As a round of heavy renovations to one of the city’s most visible parks is nearing the finish line, work on another nearby park is about to get started.
Monroe Park is scheduled to re-open this summer after a $7 million, 18-month overhaul.
Located at 719 E. Franklin St. in the heart of VCU, the city-owned park is getting new grass, trees, repaved paths, brick sidewalks, as well as WiFi and improved lighting.
The 7-acre park’s Checkers House, a brick gazebo-like structure in the park’s center, is also receiving a renovation to house both a coffee shop vendor and a VCU police post.
Alice Massie, president of the Monroe Park Conservancy, a nonprofit created to spearhead the renovation of the park, said construction is close to wrapping up with a mid- to late June reopening target.
“It really depends on when the grass grows,” Massie said.
The conservancy raised $3 million toward renovations, an amount that was then matched by the city. Massie said VCU also contributed money to the project. She said the conservancy is continuing to fundraise for amenities such as tables and benches.
“The conservancy would like to raise $1.5 million more,” she said. “That number depends on how many amenities we want to add.”
Meanwhile, about a mile northeast, plans to renovate Jackson Ward’s Abner Clay Park are in the works.
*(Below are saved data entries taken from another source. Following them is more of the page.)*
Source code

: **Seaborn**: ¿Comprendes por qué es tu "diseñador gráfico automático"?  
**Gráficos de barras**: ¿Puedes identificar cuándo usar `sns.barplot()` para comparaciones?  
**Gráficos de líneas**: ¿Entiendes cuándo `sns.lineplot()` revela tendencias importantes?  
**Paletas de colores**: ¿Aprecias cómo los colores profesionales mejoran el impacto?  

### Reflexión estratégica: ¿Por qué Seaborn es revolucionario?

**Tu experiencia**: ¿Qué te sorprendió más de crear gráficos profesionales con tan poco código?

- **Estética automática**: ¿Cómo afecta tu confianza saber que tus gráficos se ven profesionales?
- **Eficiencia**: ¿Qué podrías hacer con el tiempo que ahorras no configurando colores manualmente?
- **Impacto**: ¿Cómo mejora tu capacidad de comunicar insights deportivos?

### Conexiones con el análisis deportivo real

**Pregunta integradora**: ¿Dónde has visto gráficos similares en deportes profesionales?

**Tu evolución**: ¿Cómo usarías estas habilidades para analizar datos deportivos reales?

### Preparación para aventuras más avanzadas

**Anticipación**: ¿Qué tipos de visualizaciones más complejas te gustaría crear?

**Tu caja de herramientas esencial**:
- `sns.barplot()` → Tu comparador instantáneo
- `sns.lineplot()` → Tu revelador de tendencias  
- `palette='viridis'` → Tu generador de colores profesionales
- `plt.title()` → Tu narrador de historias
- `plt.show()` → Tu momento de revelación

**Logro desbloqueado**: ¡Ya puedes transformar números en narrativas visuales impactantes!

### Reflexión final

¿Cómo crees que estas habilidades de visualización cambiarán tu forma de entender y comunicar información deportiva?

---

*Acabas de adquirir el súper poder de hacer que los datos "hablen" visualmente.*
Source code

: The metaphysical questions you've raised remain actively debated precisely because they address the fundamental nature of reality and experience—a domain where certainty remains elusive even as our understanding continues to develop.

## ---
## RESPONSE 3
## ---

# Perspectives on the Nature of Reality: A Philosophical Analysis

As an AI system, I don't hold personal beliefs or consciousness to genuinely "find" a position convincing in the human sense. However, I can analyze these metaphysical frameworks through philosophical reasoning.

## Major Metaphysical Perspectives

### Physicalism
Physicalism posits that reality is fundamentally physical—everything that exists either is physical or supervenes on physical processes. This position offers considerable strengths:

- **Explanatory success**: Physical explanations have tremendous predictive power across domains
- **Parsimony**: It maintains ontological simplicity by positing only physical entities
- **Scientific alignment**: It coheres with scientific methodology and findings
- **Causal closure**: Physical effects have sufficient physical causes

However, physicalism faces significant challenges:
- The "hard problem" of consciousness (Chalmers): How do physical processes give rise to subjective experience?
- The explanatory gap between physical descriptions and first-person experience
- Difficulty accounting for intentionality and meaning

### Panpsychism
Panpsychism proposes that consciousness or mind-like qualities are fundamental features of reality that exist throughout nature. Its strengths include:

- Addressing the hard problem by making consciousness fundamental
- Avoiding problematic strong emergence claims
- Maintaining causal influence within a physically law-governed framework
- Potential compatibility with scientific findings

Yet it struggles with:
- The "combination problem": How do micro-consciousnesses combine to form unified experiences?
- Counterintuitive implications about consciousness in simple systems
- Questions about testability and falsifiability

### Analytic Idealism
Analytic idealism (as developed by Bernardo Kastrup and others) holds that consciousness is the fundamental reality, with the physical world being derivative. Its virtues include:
Work would include demolition of old features to make way for new walkways, lighting and landscaping. The 4-acre park at the intersection of Brook Road and West Clay Street would also get a resurfaced basketball court, a new pavilion and plaza, and added trees and trash bins.
Plans were submitted on behalf of the city by local engineering firm Timmons Group to the Commission of Architectural Review in November.
The purpose of the project, according to the CAR application, is to “revitalize Abner Clay Park and re-energize the surrounding Jackson Ward neighborhood.
“As the park ages, the condition of the paving and landscape have declined and the park is underutilized for such a large city property,” the application continues.
The project’s cost has not yet been determined, but the application estimates it will be between $850,000 and $1 million. Some of that will be covered by $556,000 that’s readily available in Abner Clay’s progress account with the city.
Finalized plans are scheduled to be submitted to the city by the end of April.
Jay Som, a local developer and board member of the Historic Jackson Ward Association, said the neighborhood group sees the park upgrades as a chance to bolster the neighborhood’s revitalization.
“Right now it’s not being utilized to its highest and best use,” Som said.
He added that with the bulk of the funding already in place, the timeline for construction depends on securing the remaining money, which may come from private sources.
“It’s completely contingent on financing,” Som said. “(The city’s parks department) thinks it’s a very doable project with a budget. We’re trying to drill down to get some private funding, since the bulk of it has to come from the city.”